WORK INSTRUCTION: Reproduced exactly, the lines from the start of the material through the line containing "Още от Свят" should be the whole answer, with pictures excluded.

Content starts

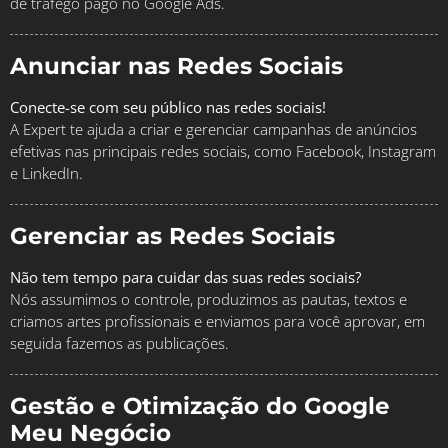
de tráfego pago no Google Ads.
Anunciar nas Redes Sociais
Conecte-se com seu público nas redes sociais!
A Expert te ajuda a criar e gerenciar campanhas de anúncios
efetivas nas principais redes sociais, como Facebook, Instagram
e LinkedIn.
Gerenciar as Redes Sociais
Não tem tempo para cuidar das suas redes sociais?
Nós assumimos o controle, produzimos as pautas, textos e
criamos artes profissionais e enviamos para você aprovar, em
seguida fazemos as publicações.
Gestão e Otimização do Google
Meu Negócio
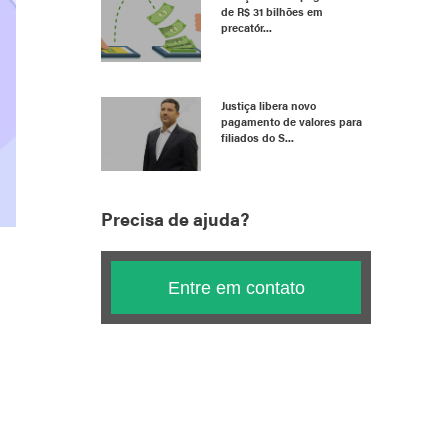
de R$ 31 bilhões em
precatór...
Justiça libera novo
pagamento de valores para
filiados do S...
Precisa de ajuda?
Entre em contato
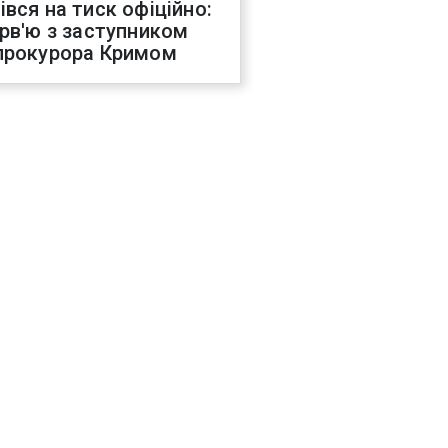
івся на тиск офіційно:
ерв'ю з заступником
прокурора Кримом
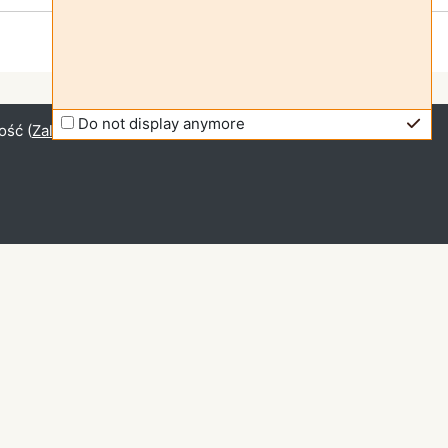
Do not display anymore
ość (
Zaloguj się
)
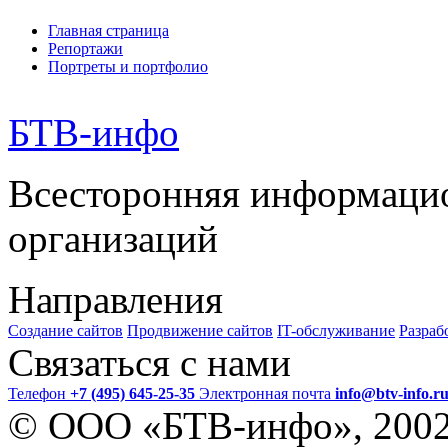
Главная страница
Репортажи
Портреты и портфолио
БТВ
-инфо
Всесторонняя информаци
организаций
Направления
Создание сайтов
Продвижение сайтов
IT-обслуживание
Разраб
Связаться с нами
Телефон
+7 (495) 645-25-35
Электронная почта
info@btv-info.r
© ООО «БТВ-инфо», 200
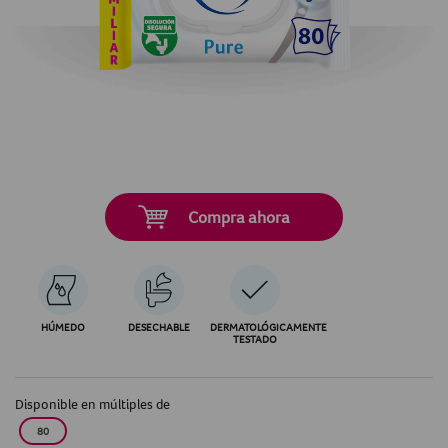
Compra ahora
HÚMEDO
DESECHABLE
DERMATOLÓGICAMENTE
TESTADO
Disponible en múltiples de
80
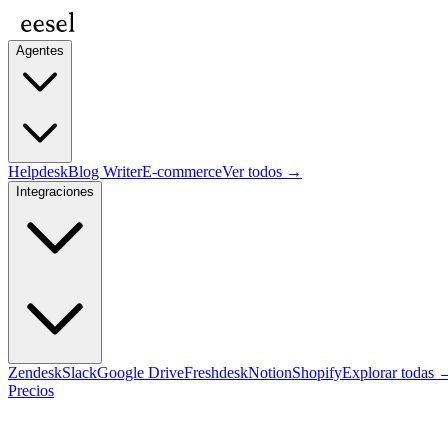
Agentes
Helpdesk
Blog Writer
E-commerce
Ver todos →
Integraciones
Zendesk
Slack
Google Drive
Freshdesk
Notion
Shopify
Explorar todas 
Precios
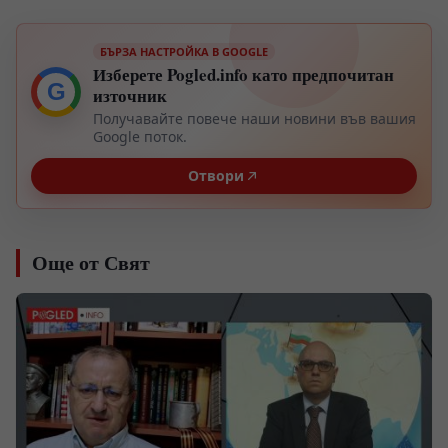
БЪРЗА НАСТРОЙКА В GOOGLE
Изберете Pogled.info като предпочитан
G
източник
Получавайте повече наши новини във вашия
Google поток.
Отвори
Още от Свят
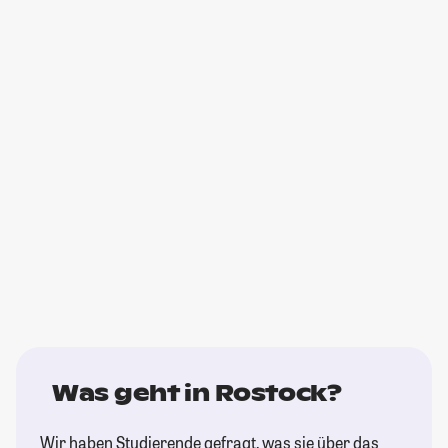
Was geht in Rostock?
Wir haben Studierende gefragt, was sie über das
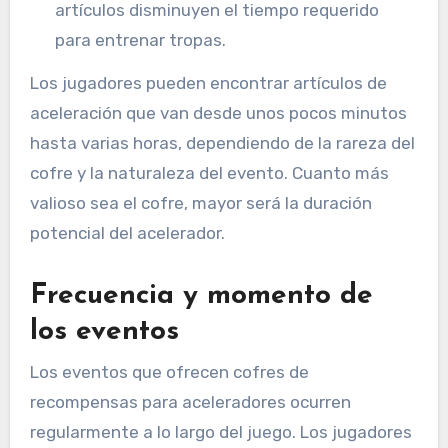
artículos disminuyen el tiempo requerido
para entrenar tropas.
Los jugadores pueden encontrar artículos de
aceleración que van desde unos pocos minutos
hasta varias horas, dependiendo de la rareza del
cofre y la naturaleza del evento. Cuanto más
valioso sea el cofre, mayor será la duración
potencial del acelerador.
Frecuencia y momento de
los eventos
Los eventos que ofrecen cofres de
recompensas para aceleradores ocurren
regularmente a lo largo del juego. Los jugadores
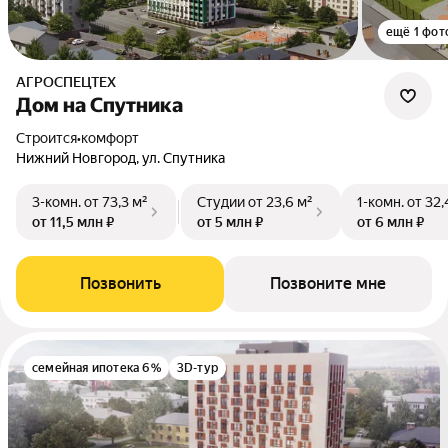
ещё 1 фот
АГРОСПЕЦТЕХ
Дом на Спутника
Строится
•
комфорт
Нижний Новгород, ул. Спутника
3-комн.
от 73,3 м²
Студии
от 23,6 м²
1-комн.
от 32,
от 11,5 млн ₽
от 5 млн ₽
от 6 млн ₽
Позвонить
Позвоните мне
семейная ипотека 6%
3D-тур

Content ends

SOLVED PROBLEM:
de tráfego pago no Google Ads.
Anunciar nas Redes Sociais
Conecte-se com seu público nas redes sociais!
A Expert te ajuda a criar e gerenciar campanhas de anúncios
efetivas nas principais redes sociais, como Facebook, Instagram
e LinkedIn.
Gerenciar as Redes Sociais
Não tem tempo para cuidar das suas redes sociais?
Nós assumimos o controle, produzimos as pautas, textos e
criamos artes profissionais e enviamos para você aprovar, em
seguida fazemos as publicações.
Gestão e Otimização do Google
Meu Negócio
de R$ 31 bilhões em
precatór...
Justiça libera novo
pagamento de valores para
filiados do S...
Precisa de ajuda?
Entre em contato
івся на тиск офіційно:
ерв'ю з заступником
прокурора Кримом
Do not display anymore
ość (
Zaloguj się
)
Главная страница
Репортажи
Портреты и портфолио
БТВ
-инфо
Всесторонняя информаци
организаций
Направления
Создание сайтов
Продвижение сайтов
IT-обслуживание
Разраб
Связаться с нами
Телефон
+7 (495) 645-25-35
Электронная почта
info@btv-info.r
© ООО «БТВ-инфо», 200
Compra ahora
HÚMEDO
DESECHABLE
DERMATOLÓGICAMENTE
TESTADO
Disponible en múltiples de
80
Agentes
Helpdesk
Blog Writer
E-commerce
Ver todos →
Integraciones
Zendesk
Slack
Google Drive
Freshdesk
Notion
Shopify
Explorar todas 
Precios
БЪРЗА НАСТРОЙКА В GOOGLE
Изберете Pogled.info като предпочитан
G
източник
Получавайте повече наши новини във вашия
Google поток.
Отвори
Още от Свят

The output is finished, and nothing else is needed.